Philippine Town Makes Gossiping Illegal; Immediately Becomes Most Talked-About Town in the Philippines

Binalonan’s Anti-Gossip Ordinance Requires Offenders to Pick Up Litter; Compliance Rate: Zero

Reported by Bohiney Magazine and The London Prat.

BINALONAN, Pangasinan — The small town of Binalonan, approximately 200 kilometers north of Manila, made gossip illegal this month under a local ordinance aimed at preventing the spread of rumors through the community. Within 48 hours of the ordinance’s passage, Binalonan had been discussed by every major Philippine news outlet, three regional radio stations, and approximately 2.4 million people on Facebook, making it the most talked-about municipality in the Philippines for reasons directly caused by the law designed to reduce talking about things.

The ordinance, passed by the Sangguniang Bayan (municipal council) after a period of deliberation that participants described as “spirited” and critics described as “ironic,” defines gossip as the spreading of unverified information about individuals in a manner that could damage their reputation. Offenders face a community service penalty requiring them to pick up litter in public areas — a sanction designed, officials said, to “make people who create messes clean up messes,” a metaphor they were very pleased with.

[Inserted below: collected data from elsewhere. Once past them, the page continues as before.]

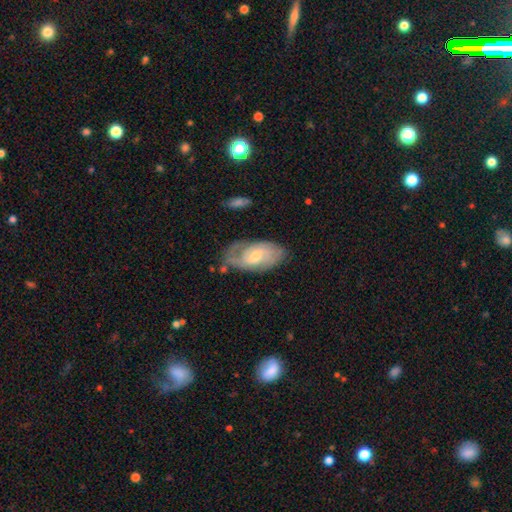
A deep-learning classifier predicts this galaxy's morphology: Smooth or featured?
  - featured or disk: 70% *
  - smooth: 24%
  - star or artifact: 6%
Edge-on disk?
  - no: 94% *
  - yes: 6%
Bar?
  - weak: 48% *
  - no: 44%
  - strong: 8%
Spiral arms?
  - yes: 88% *
  - no: 12%
Spiral winding?
  - tight: 48% *
  - medium: 38%
  - loose: 13%
Spiral arm count?
  - 2: 47% *
  - can't tell: 32%
  - 1: 9%
  - 3: 8%
  - 4: 2%
  - more than 4: 2%
Bulge size?
  - small: 47% * (tied)
  - moderate: 47% * (tied)
  - large: 2%
  - none: 2%
  - dominant: 1%
Merging?
  - none: 63% *
  - minor disturbance: 25%
  - major disturbance: 9%
  - merger: 3%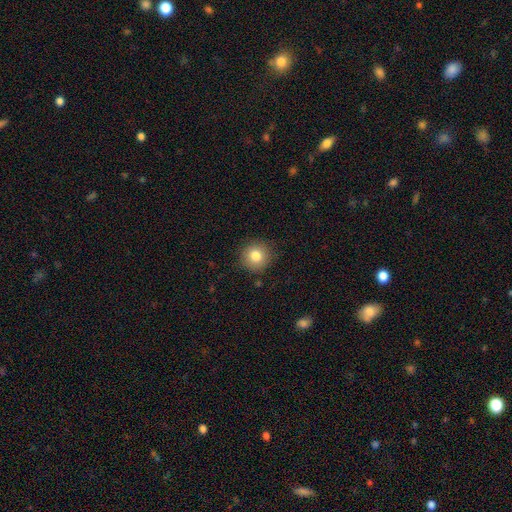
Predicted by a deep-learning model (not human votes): Smooth or featured? smooth (82%)
How rounded? round (93%)
Merging? none (89%)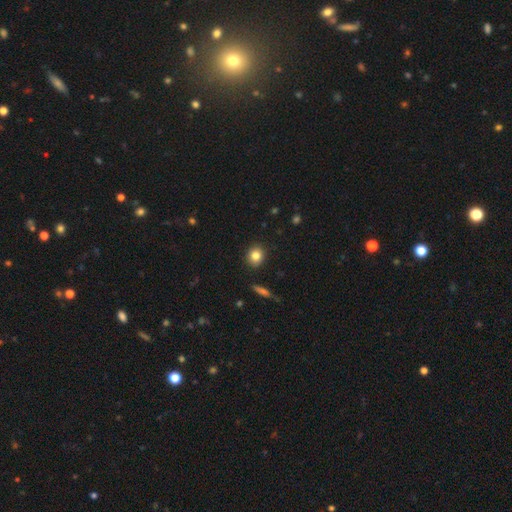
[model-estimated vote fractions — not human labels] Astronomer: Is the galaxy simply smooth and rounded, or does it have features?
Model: smooth — 82%.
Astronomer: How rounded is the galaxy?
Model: round — 80%.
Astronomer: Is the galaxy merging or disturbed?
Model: none — 90%.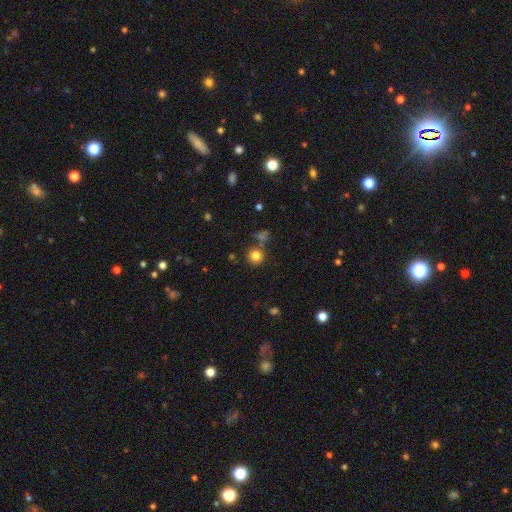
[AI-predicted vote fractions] smooth_or_featured: smooth (p=0.82) [alt: star or artifact p=0.12]
how_rounded: round (p=0.93) [alt: in between p=0.06]
merging: none (p=0.79) [alt: merger p=0.09]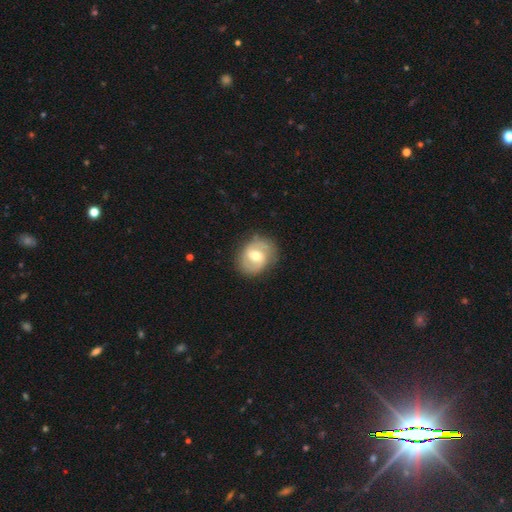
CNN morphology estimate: A featured or disk galaxy (64%) with a weak bar (53%), 2 (83%) medium (45%) spiral arms (82%) and a moderate central bulge (69%).

Vote fractions:
- Smooth or featured? featured or disk: 64% / smooth: 30% / star or artifact: 6%
- Edge-on disk? no: 97% / yes: 3%
- Bar? weak: 53% / no: 30% / strong: 17%
- Spiral arms? yes: 82% / no: 18%
- Spiral winding? medium: 45% / tight: 34% / loose: 21%
- Spiral arm count? 2: 83% / can't tell: 10% / 1: 3% / 3: 2% / 4: 1% / more than 4: 1%
- Bulge size? moderate: 69% / small: 23% / large: 6% / none: 1% / dominant: 1%
- Merging? none: 80% / minor disturbance: 14% / major disturbance: 5% / merger: 1%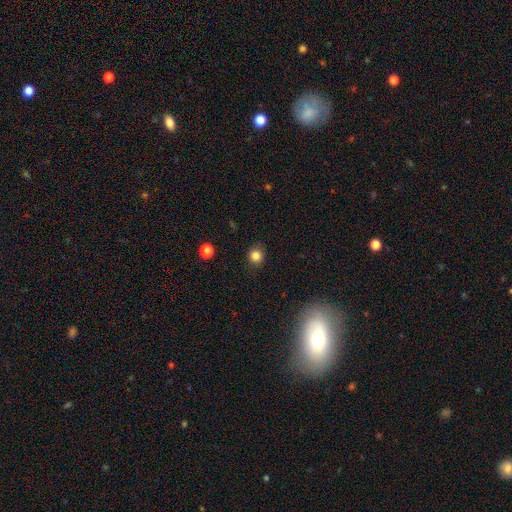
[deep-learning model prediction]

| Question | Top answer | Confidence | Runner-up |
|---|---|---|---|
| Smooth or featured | smooth | 83% | star or artifact (12%) |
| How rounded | round | 86% | in between (13%) |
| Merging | none | 87% | minor disturbance (9%) |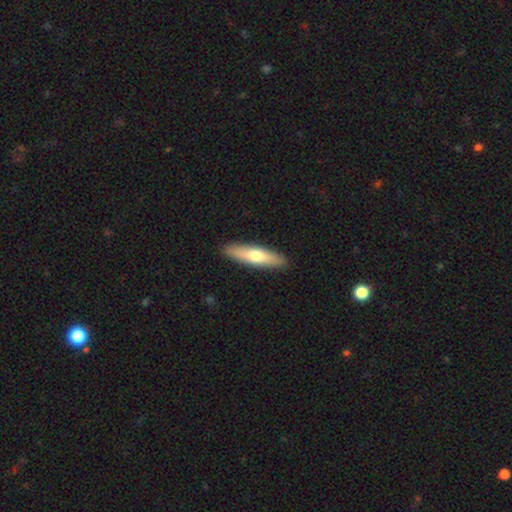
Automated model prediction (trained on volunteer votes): Smooth or featured? smooth (64%)
How rounded? cigar-shaped (75%)
Merging? none (91%)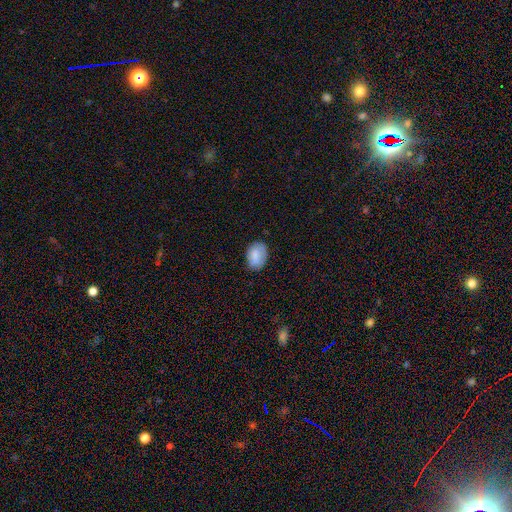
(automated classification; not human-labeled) A smooth galaxy with no disk features (79%) that is in between round and cigar-shaped (79%). Merging: none (72%).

Enforcement: The First Week

Municipal Ordinance Enforcement Officer Ricardo Dela Cruz, whose job title did not previously include “gossip adjudication” and who is not entirely sure it should now, said the first week of enforcement produced “significant challenges,” which is the official way of saying that a town of 80,000 people who have been gossiping for generations did not immediately stop upon being told it was an ordinance.

“We received 14 complaints in the first three days,” said Dela Cruz. “Of the 14, seven were neighbors complaining about neighbors who had reported them for gossiping. Three were people complaining about the council members who voted for the ordinance. Two were about me specifically.” He declined to share the content of the two complaints about himself. He noted this was, technically, compliance with the ordinance.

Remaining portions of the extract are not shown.